I’m a busy student. I read chapters, take exams, procrastinate on papers and projects until the night before, and, on more occasions than I would like to admit, I arrive late to class. But I am more than just that. I’m a son, a brother, and a friend. Last night on my way home from class, a news story broke out on the radio. Three girls that had been missing for years had been rescued from captivity. Amanda Berry, missing for ten years, Gina DeJesus, missing for nine years, and Michelle Knight, missing for ten years. All three women had been kidnapped and held captive by three brothers, men in their fifties, in Cleveland, Ohio. The BBC report was relatively short on more information as the story had broke earlier that day.
My initial reaction was shock. How awful of an experience it must have been for the families looking for these girls. And how remarkable it was that a missing girl was found – let alone three. Missing girls are rarely found alive, if at all. The confusing and bittersweet reunion between them and their families must be so heartbreaking.
Then, came into mind was a photograph I have seen in a blog post. The post was a listing of the blogger’s top nine provoking images. The images were all emotional in their own right, ranging from a small boy trying to drag a man up by a shirt to an old man with a cane kneeling and sobbing next to an armored tank. Below the images were a numbered brief description of what had been going on in each shot when they had been taken. As they were all striking descriptions and images, only one truly stayed with me: number two.
In image two, there’s a tree in the middle with a red streamer cording off the left area. To the left and in front of the red streamer is a white, stocky, middle-aged police officer in an uncomfortable stance. His red face is tipped upwards and his hands are grasping his utility belt. To the left is a white, muscular, teenaged boy in a white tank and jeans. While sitting up, the boy looks as if he was pushed to the ground, clutching his chest and his mouth hanging open, as if to be gasping for breath. When I first saw the image I distinctively remember feeling uncomfortable. It wasn’t until I read the caption when I realized why. “2) Kid just found out his brother was shot and killed.” That put a lump in my throat.

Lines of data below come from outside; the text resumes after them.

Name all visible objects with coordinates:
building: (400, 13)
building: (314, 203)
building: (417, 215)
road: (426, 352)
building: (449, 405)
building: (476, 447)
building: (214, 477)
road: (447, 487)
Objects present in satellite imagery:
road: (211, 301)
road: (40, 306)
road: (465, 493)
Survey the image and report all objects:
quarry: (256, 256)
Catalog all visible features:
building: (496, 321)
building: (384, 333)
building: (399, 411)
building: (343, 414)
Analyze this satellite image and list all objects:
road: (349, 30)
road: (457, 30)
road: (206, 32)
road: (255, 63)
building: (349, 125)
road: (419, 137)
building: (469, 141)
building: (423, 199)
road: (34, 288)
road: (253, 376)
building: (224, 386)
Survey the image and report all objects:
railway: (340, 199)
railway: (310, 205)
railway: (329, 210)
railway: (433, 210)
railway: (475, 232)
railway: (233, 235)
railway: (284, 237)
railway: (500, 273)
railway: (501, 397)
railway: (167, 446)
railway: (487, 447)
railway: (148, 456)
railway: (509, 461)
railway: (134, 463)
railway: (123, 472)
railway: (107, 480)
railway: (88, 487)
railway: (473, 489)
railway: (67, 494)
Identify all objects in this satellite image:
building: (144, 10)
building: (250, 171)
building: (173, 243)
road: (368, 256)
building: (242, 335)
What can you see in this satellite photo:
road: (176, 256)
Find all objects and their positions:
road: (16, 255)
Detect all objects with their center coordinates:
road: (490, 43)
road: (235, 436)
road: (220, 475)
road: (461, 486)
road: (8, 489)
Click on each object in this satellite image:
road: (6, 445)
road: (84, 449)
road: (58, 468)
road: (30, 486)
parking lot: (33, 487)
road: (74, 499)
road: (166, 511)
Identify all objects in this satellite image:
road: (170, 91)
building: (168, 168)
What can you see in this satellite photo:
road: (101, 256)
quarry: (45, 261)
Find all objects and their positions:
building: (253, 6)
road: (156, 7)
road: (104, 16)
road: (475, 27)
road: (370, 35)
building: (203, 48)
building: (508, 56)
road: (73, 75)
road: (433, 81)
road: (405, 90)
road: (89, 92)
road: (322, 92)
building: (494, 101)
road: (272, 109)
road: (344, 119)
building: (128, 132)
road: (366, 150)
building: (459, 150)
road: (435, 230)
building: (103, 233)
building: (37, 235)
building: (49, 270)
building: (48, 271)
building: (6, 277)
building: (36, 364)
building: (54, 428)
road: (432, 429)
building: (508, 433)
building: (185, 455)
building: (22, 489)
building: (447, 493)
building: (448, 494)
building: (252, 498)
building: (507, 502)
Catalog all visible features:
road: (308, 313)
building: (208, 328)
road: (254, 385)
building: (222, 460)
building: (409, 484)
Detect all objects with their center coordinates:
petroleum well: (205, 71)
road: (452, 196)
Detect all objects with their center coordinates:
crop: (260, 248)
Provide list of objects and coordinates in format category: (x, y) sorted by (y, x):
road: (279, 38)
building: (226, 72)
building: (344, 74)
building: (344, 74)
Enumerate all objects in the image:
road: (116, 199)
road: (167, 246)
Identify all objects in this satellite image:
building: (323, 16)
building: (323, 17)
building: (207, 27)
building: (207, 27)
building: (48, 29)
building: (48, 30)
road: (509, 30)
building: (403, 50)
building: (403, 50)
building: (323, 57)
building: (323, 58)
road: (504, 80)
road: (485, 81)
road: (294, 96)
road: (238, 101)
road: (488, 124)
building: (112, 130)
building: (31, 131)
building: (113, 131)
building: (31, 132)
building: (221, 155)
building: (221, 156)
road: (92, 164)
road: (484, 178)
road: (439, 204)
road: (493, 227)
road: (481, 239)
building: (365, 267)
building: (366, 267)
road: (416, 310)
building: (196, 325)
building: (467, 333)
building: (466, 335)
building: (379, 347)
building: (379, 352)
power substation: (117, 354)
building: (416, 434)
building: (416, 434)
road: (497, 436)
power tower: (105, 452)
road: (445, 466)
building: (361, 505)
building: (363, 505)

I don’t care to speculate how I would react should anything happen to any of my siblings. Although I don’t hold strong ties to all of them, the loss of any of them is unfathomable. Life would be off-kilter without my laconic younger brother Robert. And we have younger sisters, Janelle and Brianna, who are the light of our parents’ eyes. They are both so young, smart, promising, and innocent, should anything bad happen to one or the other would mean the utter decimation of our family unit.
Loss is a heavy thing. It may feel like the end of your world, but I believe in hope. It’s what undoubtedly kept those girls alive. I hope that boy from the photograph is okay too. And I hope I remember to hug my brother and sisters and tell them that I love them. And do it often.
♤Updated on June 30, 2012.
I stumbled upon the article that the photograph of the boy was from. The crazy thing about it is that it was a news story that occurred in the city that I live in, San José. Now it hits even closer to home.